Это слово громом отдалось в комнате. Мужчины смотрели друг на друга. Наконец Грейсон повернулся к Софи:
— Я хочу услышать это от вас.
Она мятежно вздернула подбородок. А может быть, она просто отбросила последние остатки надежды.
— Услышать — что? — осведомилась она. — Вы хотите узнать, что у моих платьев чересчур низкий вырез, что заставляет всех мужчин в зале вожделеть меня?
Лицо его словно окаменело, взгляд стал жестким и непокорным.
— Или вы хотите узнать, какие вещи я исполняю? Возбуждающие пьесы, которые не имеют почти никакого отношения к искусству, зато с успехом пробуждают похоть у моих поклонников. Я имею в виду мужчин, конечно. Вот почему они толпятся за кулисами. Шлют мне подарки, цветы, конфеты. Приглашают меня к себе в постель.
В голове у Грейсона мысли неслись галопом.
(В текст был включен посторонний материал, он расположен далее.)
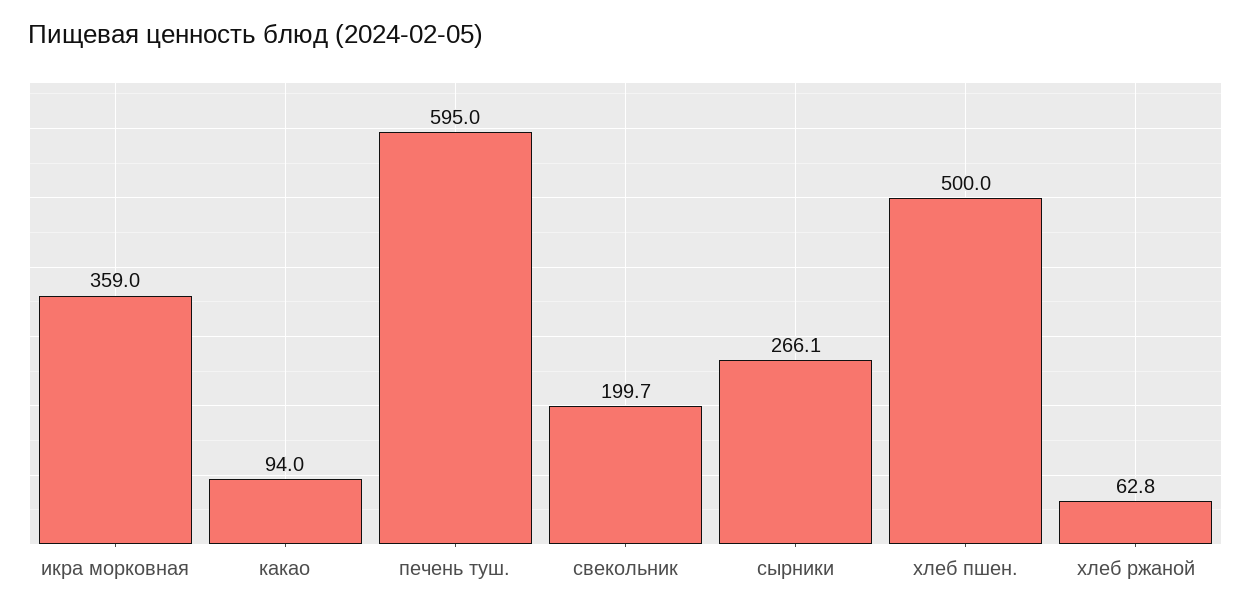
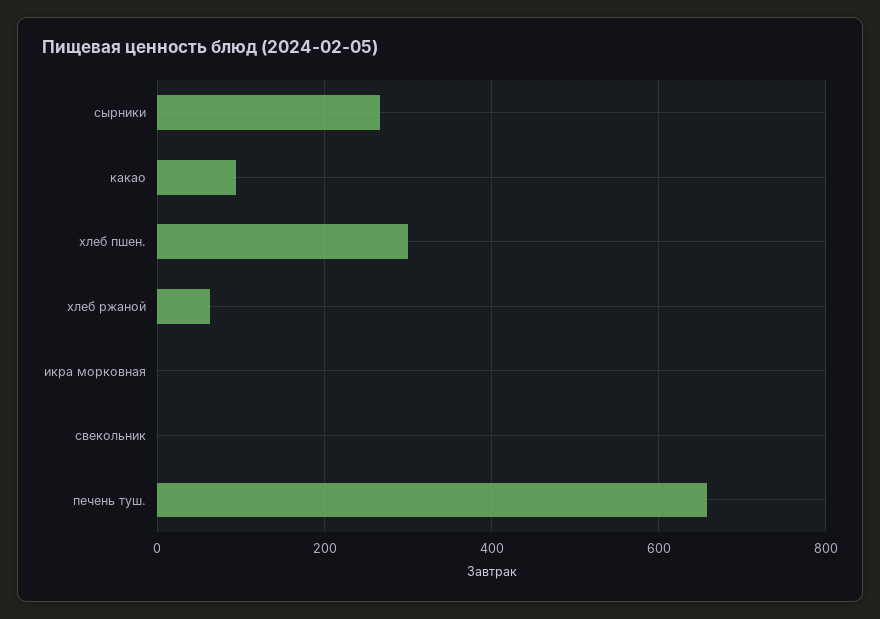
икра морковная: 359 -> 0
печень туш.: 595 -> 660
свекольник: 199.7 -> 0
хлеб пшен.: 500 -> 300

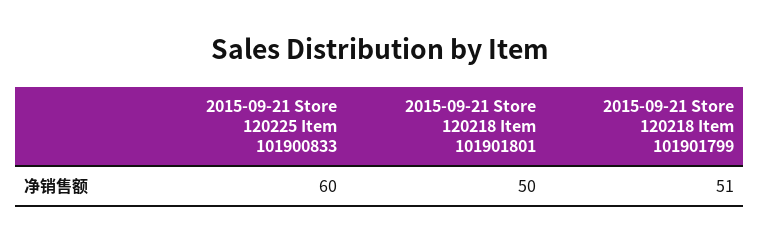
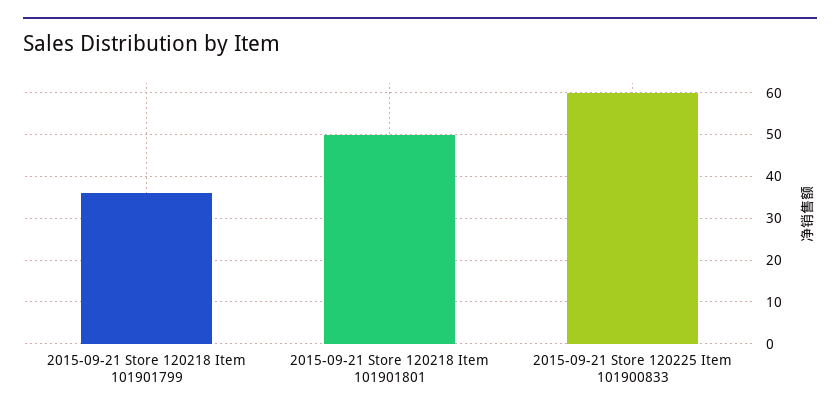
2015-09-21 Store 120218 Item 101901799: 51 -> 35

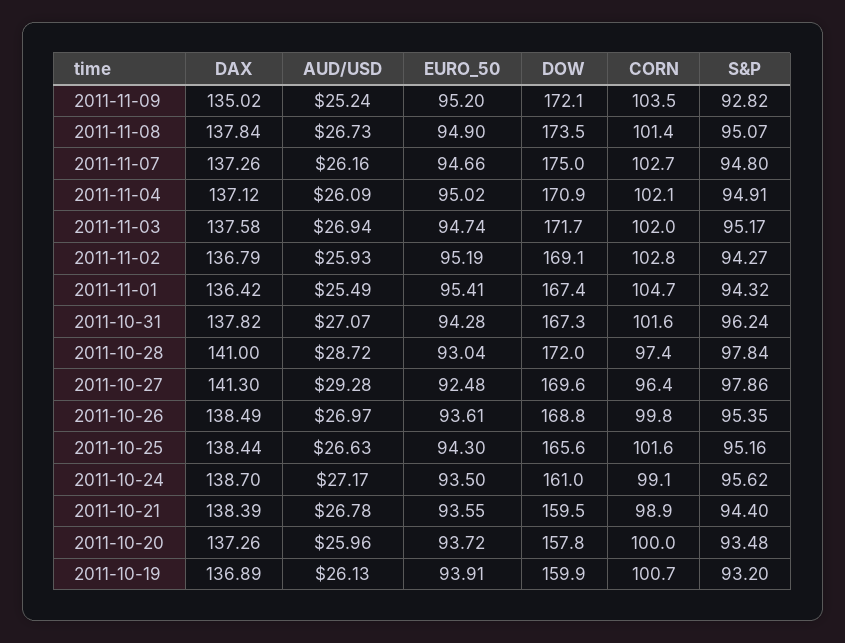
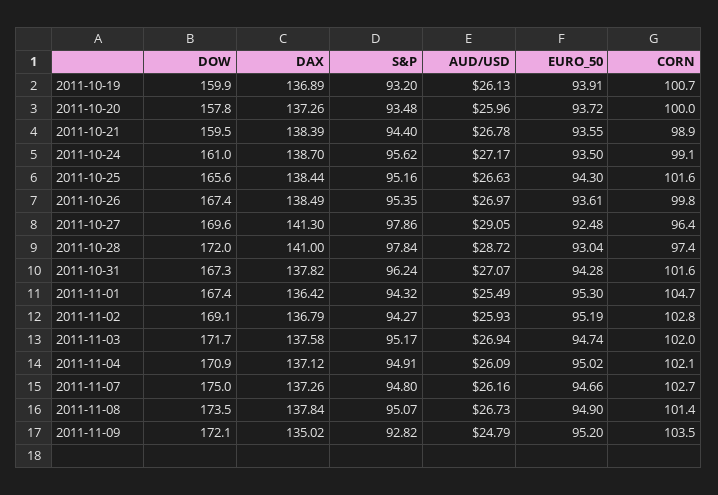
AUD/USD, 2011-11-09: 25.24 -> 24.79
EURO_50, 2011-11-01: 95.41 -> 95.3
AUD/USD, 2011-10-27: 29.28 -> 29.05
DOW, 2011-10-26: 168.8 -> 167.4

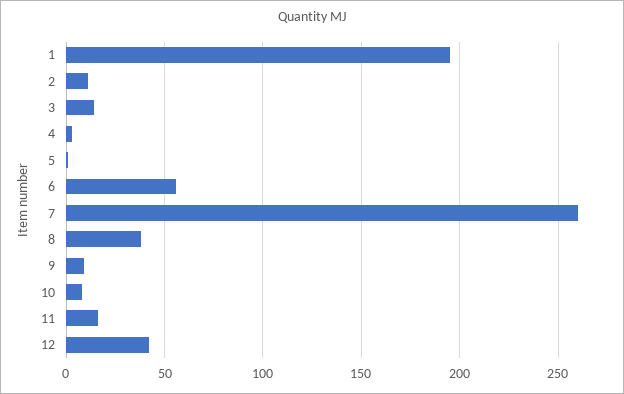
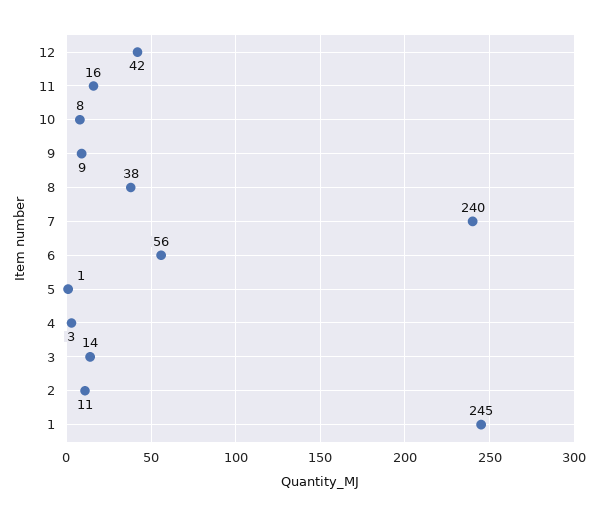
1: 195 -> 245
7: 260 -> 240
— Или вы хотите, чтобы я рассказала вам, как я помещаю виолончель между ног, нежно, точно любовника?
Брэдфорд издал какой-то сдавленный звук, но взгляд Грейсона не дрогнул. А Софи и не подумала отступать.
— Хотите услышать еще? — поинтересовалась она.
— Картина мне ясна.
— Вы уверены? Не хотите ли спросить, получаю ли я от этого удовольствие?
— И как же? — Глаза ее вспыхнули.
— Каждое мгновение! — с восторгом вскричала она.
Он должен был это знать. Он должен был это понять. Он же видел, как она играет, когда не знает, что он на нее смотрит. Он испытывал страсть и желание, глядя, как она ласкает — именно ласкает — виолончель, проводя смычком по струнам.
— Ты ничего не можешь сделать как следует! — рявкнул Брэдфорд. — Даже найти себе приличную жену.
Что-то щелкнуло внутри у Грейсона. Долгие годы, когда он старался изо всех сил угодить этому человеку, разом взорвались в нем.
Круто повернувшись, он встретился взглядом с отцом.
— Чего вы хотите от меня? Скажите мне раз и навсегда!
— Я хочу, чтобы ты наконец стал моим сыном! — Он даже не услышал, как Софи вздохнула.
— Не смотри на меня так! — прошипел Брэдфорд. — Ты каждый день доказываешь мне, что в тебе нет ни капли моей крови.
Слова Брэдфорда пронеслись по комнате, в глазах бушевало пламя. Грейсон стоял как каменный, стараясь осознать эти слова, стараясь понять то, что его ум отказывался понимать.